One thing to be cautious of is that there may also be active workflow instances that reference the field that you are removing and CRM does not (in my experience) prevent the attribute from being removed on account of an active worklow instance. Only published workflow definitions that reference a particular attribute will be prevent that attribute from being deleted. This means that you should take into consideration the impact that deleting an attribute will have on active workflows that might be running. If you do so and there is an active workflow instance, you can expect to see something like the following appear in your workflow:

A similar "invalid condition" will be shown in any unpublished/draft workflow definitions that reference the deleted field.

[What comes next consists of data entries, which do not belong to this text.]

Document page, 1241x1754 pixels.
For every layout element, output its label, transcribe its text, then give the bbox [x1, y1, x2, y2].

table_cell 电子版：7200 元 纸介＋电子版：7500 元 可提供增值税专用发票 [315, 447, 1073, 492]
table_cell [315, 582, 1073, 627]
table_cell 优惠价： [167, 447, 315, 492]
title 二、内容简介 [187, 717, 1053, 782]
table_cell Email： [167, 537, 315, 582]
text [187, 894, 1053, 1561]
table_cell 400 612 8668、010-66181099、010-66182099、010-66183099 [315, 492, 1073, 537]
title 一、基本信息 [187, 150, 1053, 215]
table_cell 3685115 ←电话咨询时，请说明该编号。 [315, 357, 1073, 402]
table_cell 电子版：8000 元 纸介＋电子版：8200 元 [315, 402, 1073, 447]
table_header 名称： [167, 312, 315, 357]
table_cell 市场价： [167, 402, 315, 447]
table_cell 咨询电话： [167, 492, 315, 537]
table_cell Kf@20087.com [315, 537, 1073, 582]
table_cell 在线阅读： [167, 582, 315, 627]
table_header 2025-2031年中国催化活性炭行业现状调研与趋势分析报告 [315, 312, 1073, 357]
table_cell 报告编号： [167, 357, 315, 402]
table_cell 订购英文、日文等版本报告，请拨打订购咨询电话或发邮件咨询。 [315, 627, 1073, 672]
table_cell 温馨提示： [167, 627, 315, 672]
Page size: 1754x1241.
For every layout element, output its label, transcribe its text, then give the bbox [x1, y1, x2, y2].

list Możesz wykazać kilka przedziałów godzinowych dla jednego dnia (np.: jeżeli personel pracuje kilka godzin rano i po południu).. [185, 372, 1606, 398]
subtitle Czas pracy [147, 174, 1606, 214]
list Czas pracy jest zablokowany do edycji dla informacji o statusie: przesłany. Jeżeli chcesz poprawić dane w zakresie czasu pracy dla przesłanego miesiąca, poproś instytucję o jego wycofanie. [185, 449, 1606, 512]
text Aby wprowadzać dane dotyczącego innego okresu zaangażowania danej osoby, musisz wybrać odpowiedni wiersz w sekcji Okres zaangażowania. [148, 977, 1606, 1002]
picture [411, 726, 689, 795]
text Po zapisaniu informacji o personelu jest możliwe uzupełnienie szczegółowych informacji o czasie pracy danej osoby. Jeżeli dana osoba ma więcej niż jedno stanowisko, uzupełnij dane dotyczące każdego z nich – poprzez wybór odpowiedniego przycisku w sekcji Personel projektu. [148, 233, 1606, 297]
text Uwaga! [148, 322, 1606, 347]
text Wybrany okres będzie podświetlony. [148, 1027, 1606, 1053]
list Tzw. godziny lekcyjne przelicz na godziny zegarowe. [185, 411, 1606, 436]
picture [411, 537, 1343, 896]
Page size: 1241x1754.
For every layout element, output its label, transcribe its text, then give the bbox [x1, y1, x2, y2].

To help prevent such a scenario from occurring, you can also query the database to discover workflow instances of the published workflow definition that you identified in the above query:


select statuscode from AsyncOperation
where Name like 'name of workflow'
and statuscode in (0,10,20,21)

As perhaps a better alternative, you can also use the CRM Advanced Find to query these records and take the appropriate action:


Removing Artifacts

Over time as you go about using and configuring your CRM solution it is likely that you will replace an older design with a newer design to facilitate some business process. This may come about for a variety of reasons:

·        New features in a newer version CRM that allow you to go about solving the problem in a more efficient, direct way
·        Budget constraints that restricted the original design – perhaps there is now budget to purchase a 3rd party solution to replace an interim solution that was put in place
·        Lessons learned – both in terms of technology, experience gained from other implementations, or feedback from end users who decide that the solution needs tweaking

Whatever the reason, it's important to keep the solution clean. By this I mean removing the "artifacts" that may build up as part of this natural evolution of configuring CRM within an organization. Leaving in attributes that are no longer in use is not good practice for a number of reasons, some of which are:

·        Over time it can lead to confusion when trying to understand how a particular part of the application works. Keeping the system nice and clean is good in and of itself but also saves time in the long run by not having to spend time trying to separate between the wheat and the chaff
·        Although you may have cutover to the newer functionality it's possible that there are old reports or the like that still reference the old artifacts. If you remove these attributes the reports will fail the next time they run, however it is better to have a report fail noisily (of course expectations should be set) so it can be addressed, than continue to function and return wrong and/or misleading information
·        Performance – This one is fairly obvious. To keep the system running at optimum levels it is always advisable to keep them as lean and mean as possible.
       

Of course, removing artifacts doesn't have to be performed as part of the cutover to the new functionality. In many circumstances it may be prudent to wait a day or two, or even a week or two after a cutover event. For example, it may be possible that data was converted as part of the cutover event, but perhaps certain data got missed or skipped over (of course, this never happens when working with Sentri!) – having the artifact data available can allow you to correct the data quickly. Alternatively, it might be possible that for whatever reason you need to rollback to the previous functionality and of course having the old attributes along with the accompanying old data makes this that much easier to do. In short, it is recommended to create a follow up task pending a cutover event to remove artifacts from the system at a not too distant time in the future.